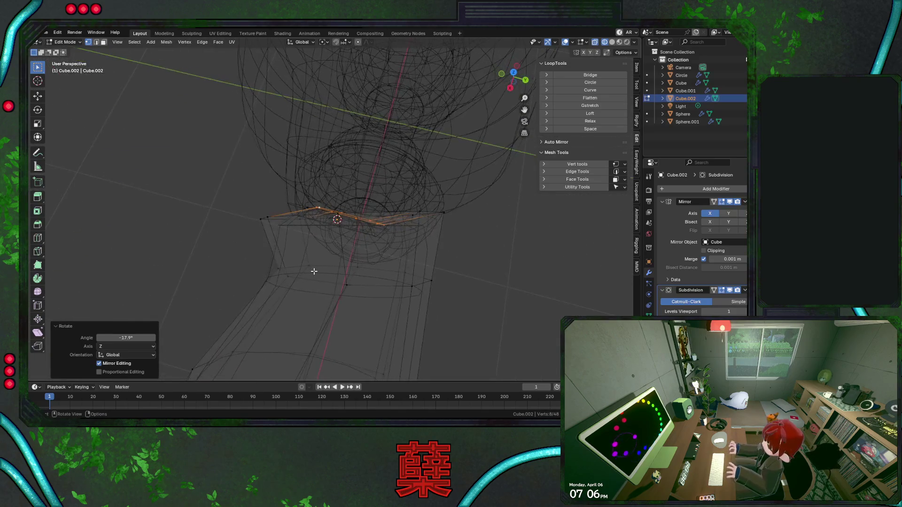
pyautogui.keyDown('alt'); pyautogui.moveTo(408, 220); pyautogui.dragTo(407, 220, button='middle'); pyautogui.keyUp('alt')
pyautogui.press('shift+z')
pyautogui.press('Tab')
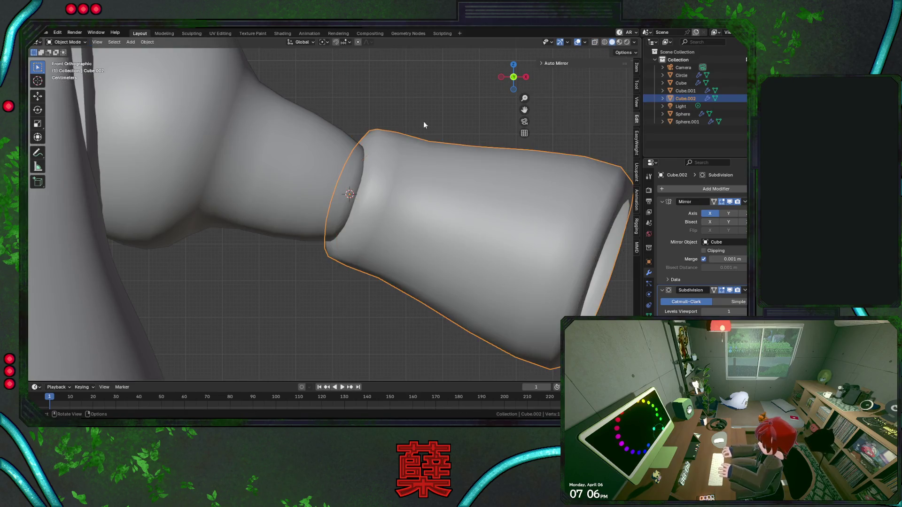
# Try rotating the forearm several times, cancelling each attempt so its pose stays unchanged
pyautogui.press('alt+a')
pyautogui.moveTo(413, 190)
pyautogui.mouseDown(button='middle')
pyautogui.moveTo(369, 250)
pyautogui.moveTo(369, 269)
pyautogui.mouseUp(button='middle')
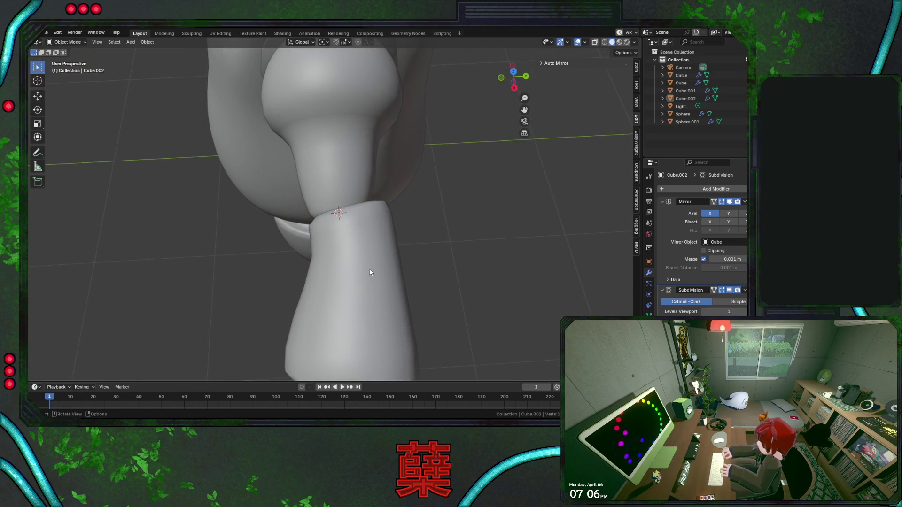
pyautogui.click(369, 268)
pyautogui.press('r')
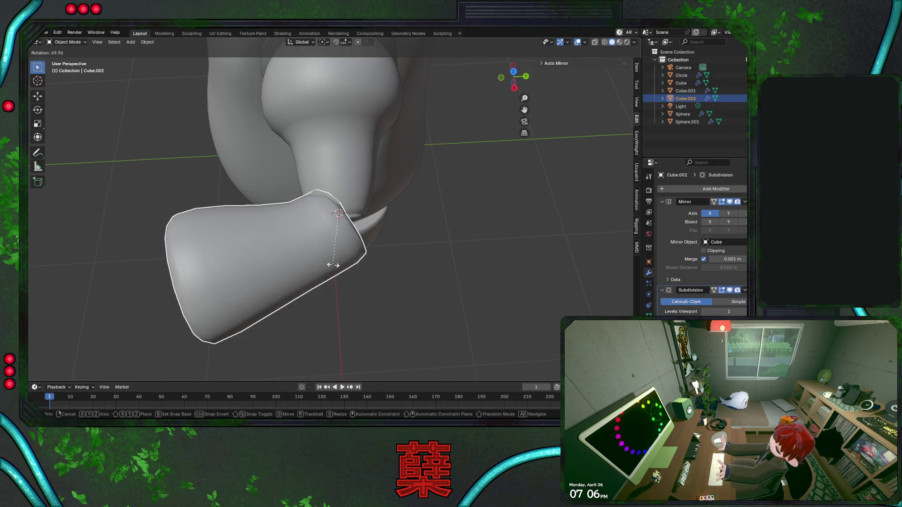
pyautogui.rightClick(412, 241)
pyautogui.press('r')
pyautogui.rightClick(438, 214)
pyautogui.press('r')
pyautogui.rightClick(373, 268)
pyautogui.press('r')
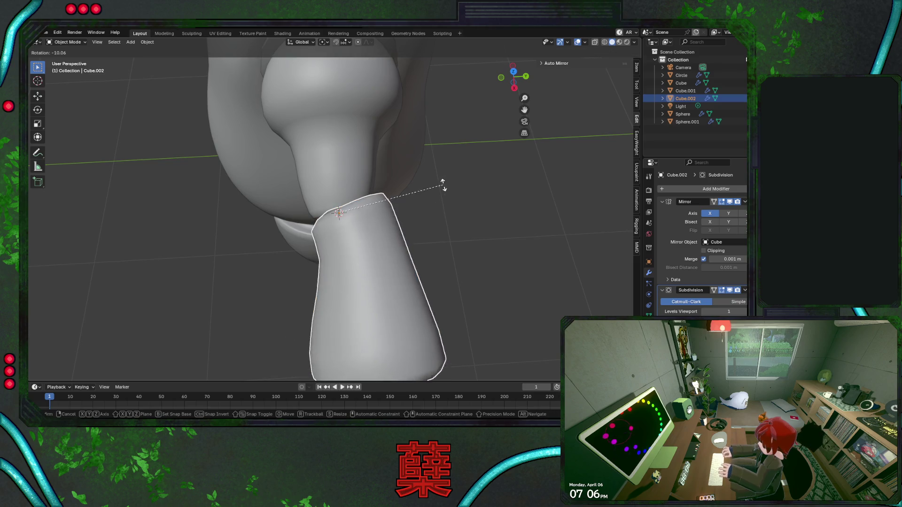
pyautogui.rightClick(443, 185)
pyautogui.scroll(-3, 318, 262)
pyautogui.scroll(4, 318, 262)
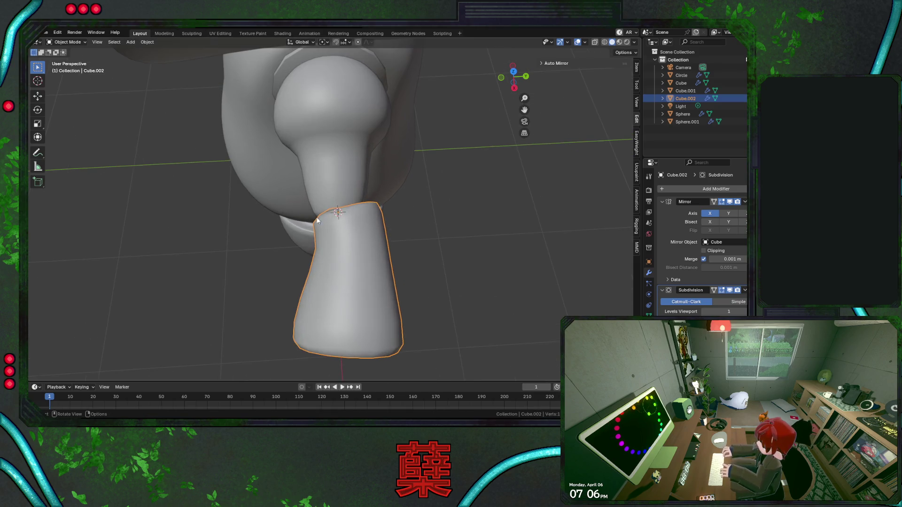
# Select the upper-arm Sphere and view it in front orthographic wireframe, toggling Edit Mode
pyautogui.click(326, 188)
pyautogui.press('KP_5')
pyautogui.press('KP_1')
pyautogui.press('shift+z')
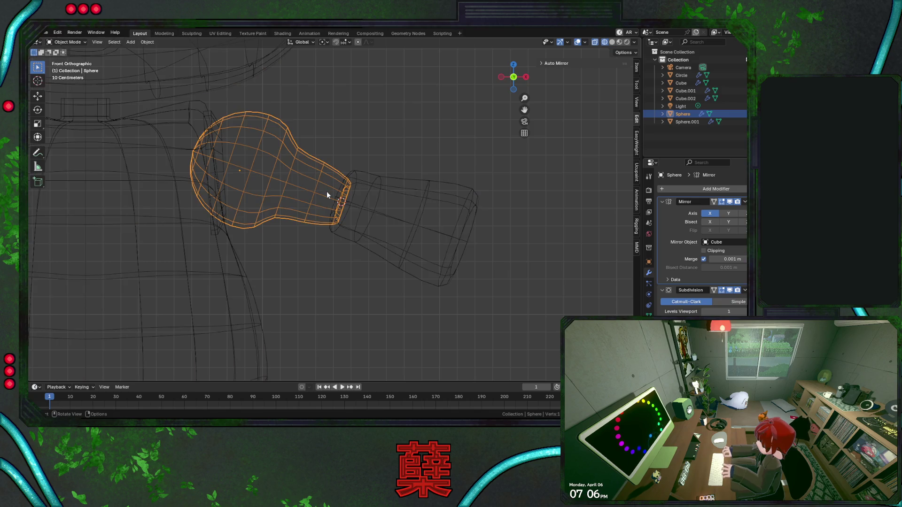
pyautogui.press('shift+a')
pyautogui.press('Escape')
pyautogui.press('Tab')
pyautogui.press('alt+a')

|---|

§ What the task asks
Search the data for "middle". Copy every matching line.

§ Response below
pyautogui.keyDown('alt'); pyautogui.moveTo(408, 220); pyautogui.dragTo(407, 220, button='middle'); pyautogui.keyUp('alt')
pyautogui.mouseDown(button='middle')
pyautogui.mouseUp(button='middle')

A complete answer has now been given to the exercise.